The reactions I'm reading online and I'm getting from talking to friends are mixed. On some level people disagree, because as they put it " you should have freedom of choice." But what about Loyalty? It's common to hear about Corporate Responsability, in this case, their responsability to employees in the way of wages, benefits and retirement. But doesn't an employee have some responsability towards the company? If you work for a company, you shouldn't leak confidential trade secrects, right? If you derive your livelyhood from that company, you want to work towards it's sucess, right? So tell me, what is the motivation of a Ford/GM/Chrysler employee to buy a vehicle made by a competitor? There was the one employee quoted in the original newspaper article saying he bought a Chrysler because he got a better deal, more "bang for his buck." I find that a difficult one to swallow. It's common knowledge that each manufacturer extends "employee discounts" and I had read recently that UAW employees recieve a voucher worth a further $1,000 towards the purchase of a new car. I'm sure that employees also qualify for better than average financing rates.
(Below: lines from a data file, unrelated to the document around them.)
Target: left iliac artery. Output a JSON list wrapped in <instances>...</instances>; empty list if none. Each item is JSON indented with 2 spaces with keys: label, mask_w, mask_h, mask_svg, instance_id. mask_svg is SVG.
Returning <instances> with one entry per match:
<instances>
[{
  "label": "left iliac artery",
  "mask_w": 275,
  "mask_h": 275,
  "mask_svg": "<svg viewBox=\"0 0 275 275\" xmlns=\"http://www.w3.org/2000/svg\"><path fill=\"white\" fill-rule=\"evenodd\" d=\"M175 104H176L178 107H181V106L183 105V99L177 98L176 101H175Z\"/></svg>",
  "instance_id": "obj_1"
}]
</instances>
You want Freedom of Choice? Go right ahead, drive your Hyundai, Honda, Toyota or whatever to your job at Ford/GM/Chrysler. But when things get bad, and you end up on a picket line, or even worse unemployement line, then don't bitch that the company let you down. You have a responsability to the company, it's a two way street my friend. You let the company down.
If I had my say, any UAW member who drove a car made by non-union plants would be kicked out of the union. Many unions have conditions for "Membership in Good Standing" and this could be one. And any employee (union or not) of my company who bought a competitors car would find himself on the wrong side of the fence. Loyalty counts for something. I would expect employee peer pressure to help keep this in check also. After all, your co-worker who drives the Honda, is taking food off of your table.
And you can delude yourself with words like freedom of choice, and your "right to spend your money," but when the chips fall, it's your ass that's going to be out of work, not mine. Ideals are nice, but reality bites you in the ass. And the reality is if you don't support your company, they don't need to support you.